*Requirement*. How many of the lines below contain the word "chart"? Reply with the number alone.

*Records*.
* * * * * * *

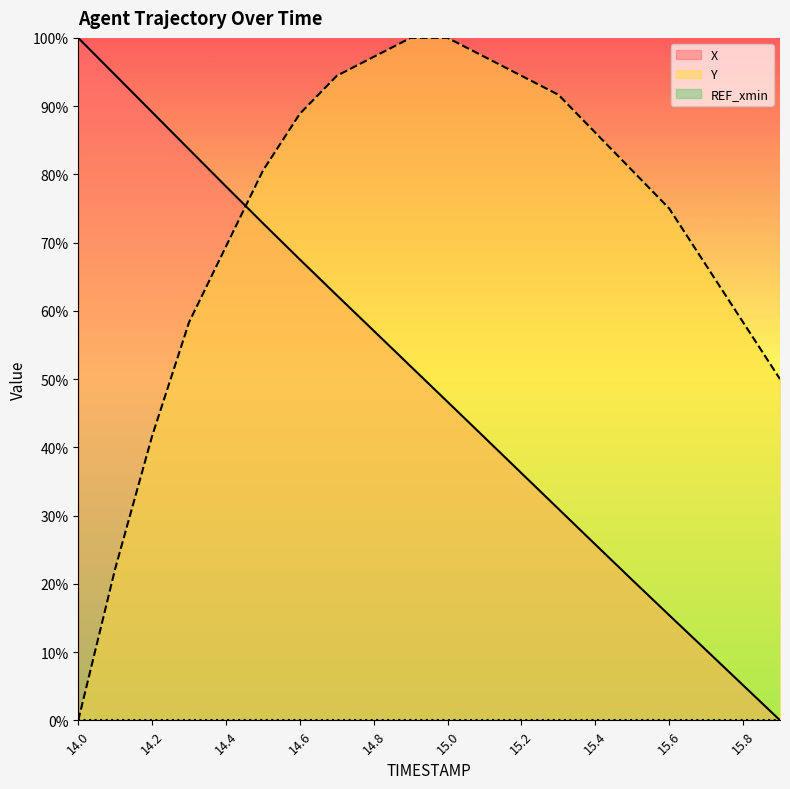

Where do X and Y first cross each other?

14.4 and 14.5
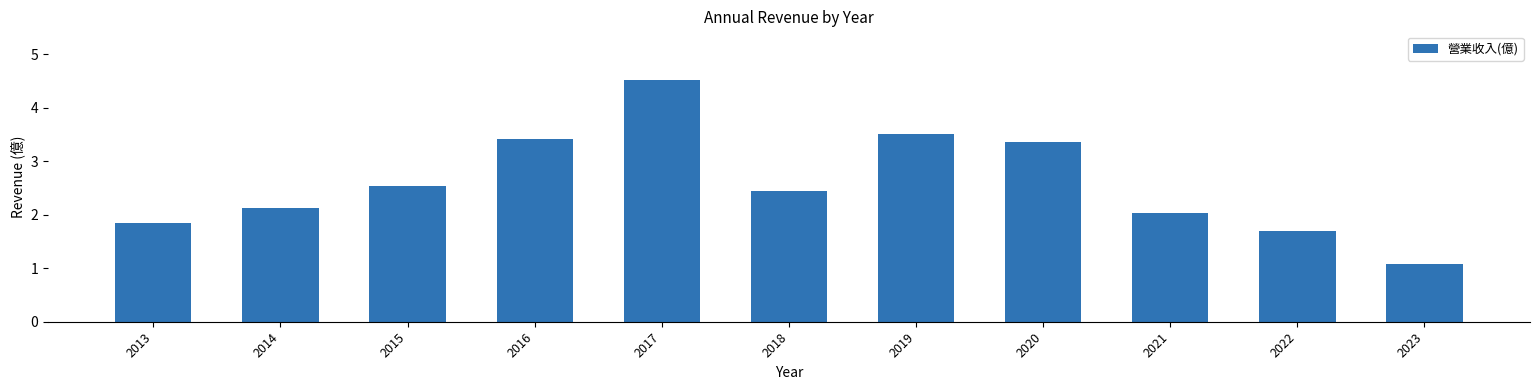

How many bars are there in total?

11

* * * * * * *

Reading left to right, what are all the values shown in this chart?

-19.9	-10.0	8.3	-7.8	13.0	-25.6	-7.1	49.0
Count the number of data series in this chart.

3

* * * * * * *

*Expected answer*. 2